PALERMO – Sei anni dopo il rinvio a giudizio sono stati tutti assolti. Si tratta di sette imputati fra dirigenti, dipendenti comunali e imprenditori accusati a vario titolo di falso, omissione di atti di ufficio e disastro ambientale. Il processo riguardava il ritrovamento di rifiuti tossici – soprattutto amianto – nel terreno del parco Cassarà a Palermo. Un parco ormai chiuso da 10 anni.
Il giudice monocratico della terza sezione penale del Tribunale, Fabrizio Lo Forte, ha assolto Francesco Savarino e Luigi Trovato (direttori dei lavori, erano difesi dagli avvocati Ottaviano Pavone e Basilio Milio), Emanuele Caschetto (legale rappresentante del consorzio che aveva realizzato i lavori), l’imprenditore Gianfranco Caccamo, Giorgio Parrino, Michelangelo Morreale ed Eugenio Agnello (l’intera commissione di collaudo). Due anni fa erano stati assolti in abbreviato l’architetto del Comune Vincenzo Polizzi, e gli imprenditori Filippo e Francesco Chiazzese.
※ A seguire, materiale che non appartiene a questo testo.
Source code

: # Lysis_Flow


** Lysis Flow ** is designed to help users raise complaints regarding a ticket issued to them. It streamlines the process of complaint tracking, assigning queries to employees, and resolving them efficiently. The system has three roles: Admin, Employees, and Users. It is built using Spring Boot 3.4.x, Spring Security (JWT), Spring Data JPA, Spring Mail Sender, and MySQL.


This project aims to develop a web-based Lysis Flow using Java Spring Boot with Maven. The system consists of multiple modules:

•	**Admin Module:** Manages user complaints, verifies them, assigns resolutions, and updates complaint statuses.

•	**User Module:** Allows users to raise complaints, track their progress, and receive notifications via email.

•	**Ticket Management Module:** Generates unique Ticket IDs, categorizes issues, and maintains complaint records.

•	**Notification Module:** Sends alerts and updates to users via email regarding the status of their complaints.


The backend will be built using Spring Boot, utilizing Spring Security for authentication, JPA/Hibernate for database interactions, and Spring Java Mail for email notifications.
Da anni si parla di riapertura, che resta lontana. L’amministrazione Lagalla ha aggiudicato la gara per analizzare le condizioni del sottosuolo (tecnicamente si chiama caratterizzazione). Il parco intitolato al capo della squadra mobile Ninni Cassarà ucciso dalla mafia è rimasto aperto appena due anni. Poi il ritrovamento dell’amianto, il sequestro e i tempi biblici della burocrazia costretta a fare i conti con le casse vuote. I familiari di Cassarà, alcuni mesi fa, hanno chiesto di togliere la targa con il nome del parente vittima dell’orrore mafioso. Un’iniziativa forte di fronte all’immobilismo (o quasi).